Problem to work on
Among the entries below, find each line with "shoulder" and show it.

Provided entries
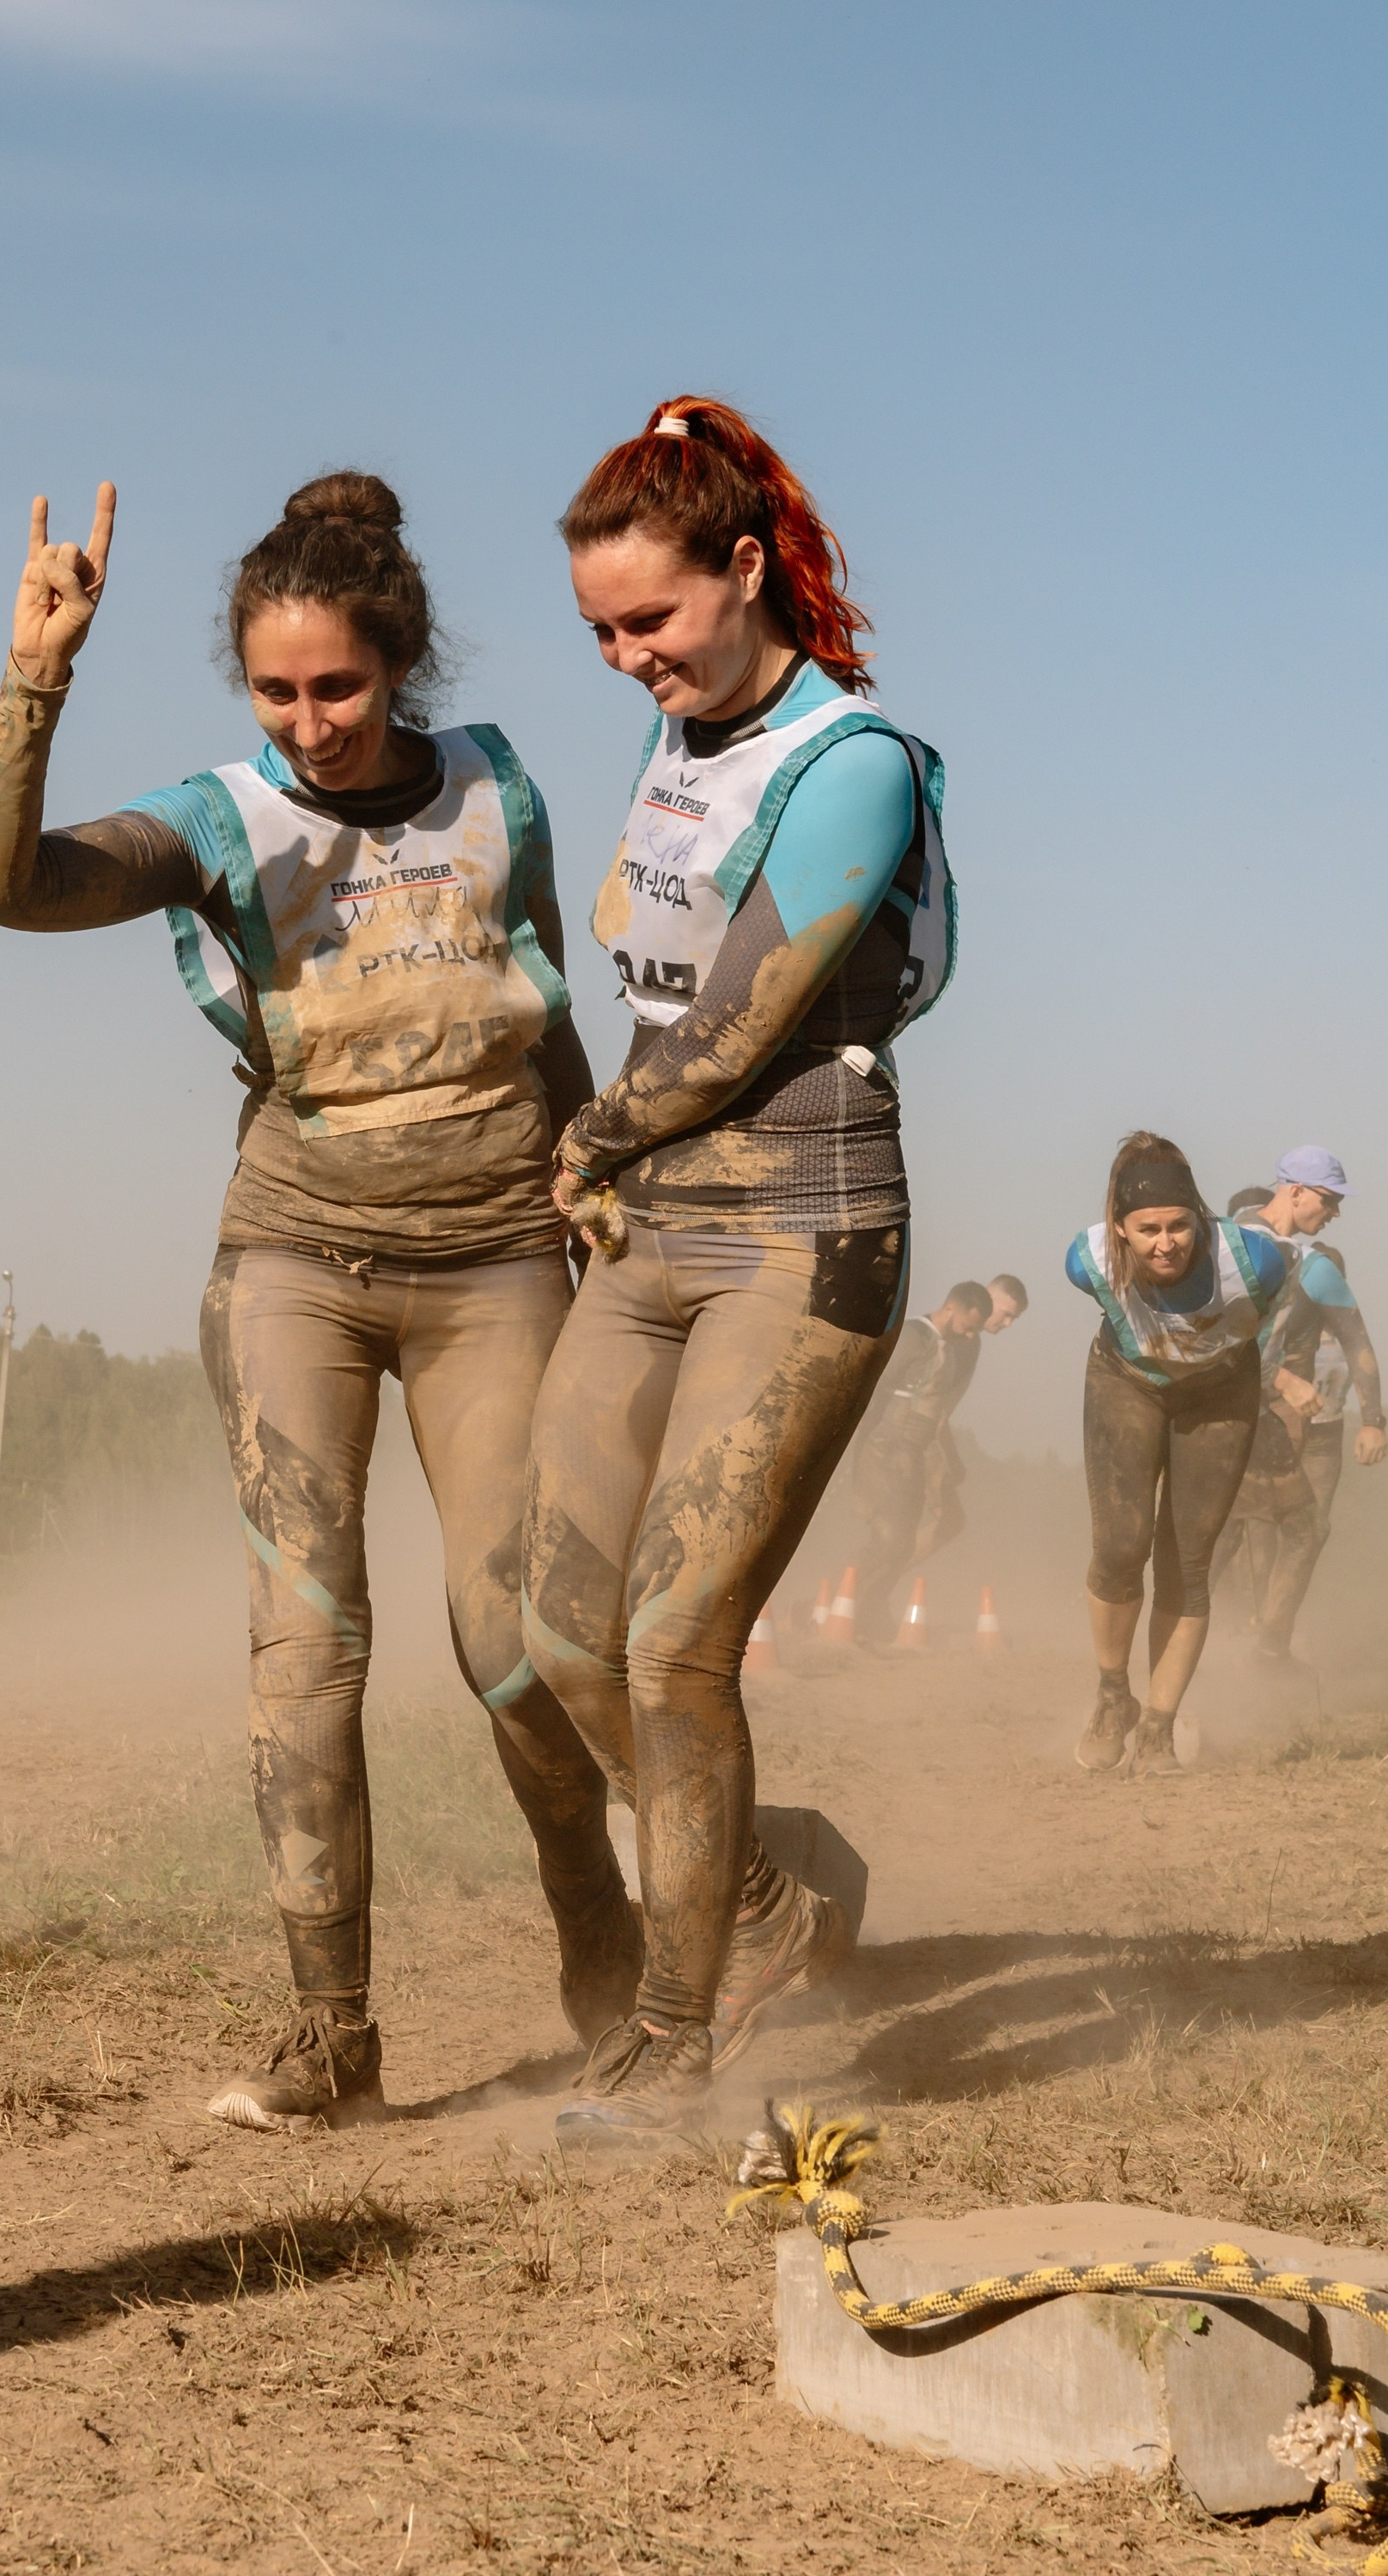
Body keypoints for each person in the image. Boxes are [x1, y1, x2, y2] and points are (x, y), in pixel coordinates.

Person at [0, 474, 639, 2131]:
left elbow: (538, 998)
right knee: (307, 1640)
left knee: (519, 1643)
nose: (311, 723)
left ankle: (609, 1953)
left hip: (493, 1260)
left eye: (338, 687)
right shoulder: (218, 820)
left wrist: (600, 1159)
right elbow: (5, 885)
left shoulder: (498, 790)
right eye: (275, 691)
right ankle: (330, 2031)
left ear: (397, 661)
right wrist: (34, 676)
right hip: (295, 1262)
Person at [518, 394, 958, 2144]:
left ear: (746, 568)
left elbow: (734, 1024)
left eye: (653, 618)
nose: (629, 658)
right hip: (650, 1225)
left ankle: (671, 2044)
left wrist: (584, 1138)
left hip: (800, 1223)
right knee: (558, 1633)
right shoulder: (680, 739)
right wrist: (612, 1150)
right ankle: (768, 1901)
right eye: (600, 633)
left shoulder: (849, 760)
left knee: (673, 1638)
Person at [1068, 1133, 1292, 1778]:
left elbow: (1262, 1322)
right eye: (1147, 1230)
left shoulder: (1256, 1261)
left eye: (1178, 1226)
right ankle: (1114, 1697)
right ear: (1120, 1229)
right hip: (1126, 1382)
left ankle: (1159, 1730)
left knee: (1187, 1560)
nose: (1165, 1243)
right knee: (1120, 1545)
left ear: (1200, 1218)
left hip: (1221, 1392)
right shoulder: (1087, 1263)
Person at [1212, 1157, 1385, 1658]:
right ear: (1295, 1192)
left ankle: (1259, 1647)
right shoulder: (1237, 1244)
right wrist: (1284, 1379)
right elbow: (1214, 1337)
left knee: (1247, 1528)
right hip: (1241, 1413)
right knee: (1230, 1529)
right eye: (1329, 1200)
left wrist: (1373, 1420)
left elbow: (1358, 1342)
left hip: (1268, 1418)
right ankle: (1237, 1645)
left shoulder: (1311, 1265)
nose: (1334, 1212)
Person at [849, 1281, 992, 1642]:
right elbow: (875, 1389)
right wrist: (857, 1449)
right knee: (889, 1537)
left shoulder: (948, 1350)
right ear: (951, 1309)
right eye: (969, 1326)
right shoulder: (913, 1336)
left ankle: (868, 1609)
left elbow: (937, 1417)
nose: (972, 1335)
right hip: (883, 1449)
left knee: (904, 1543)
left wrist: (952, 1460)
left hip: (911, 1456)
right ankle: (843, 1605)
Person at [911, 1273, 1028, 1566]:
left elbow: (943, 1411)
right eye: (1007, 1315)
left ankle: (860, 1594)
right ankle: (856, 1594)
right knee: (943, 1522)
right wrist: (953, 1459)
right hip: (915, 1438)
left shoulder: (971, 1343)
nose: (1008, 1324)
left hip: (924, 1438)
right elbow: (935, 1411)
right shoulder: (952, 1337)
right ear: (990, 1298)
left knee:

The answer
right shoulder: (218, 820)
left shoulder: (498, 790)
right shoulder: (680, 739)
left shoulder: (849, 760)
left shoulder: (1256, 1261)
right shoulder: (1087, 1263)
right shoulder: (1237, 1244)
left shoulder: (1311, 1265)
left shoulder: (948, 1350)
right shoulder: (913, 1336)
left shoulder: (971, 1343)
right shoulder: (952, 1337)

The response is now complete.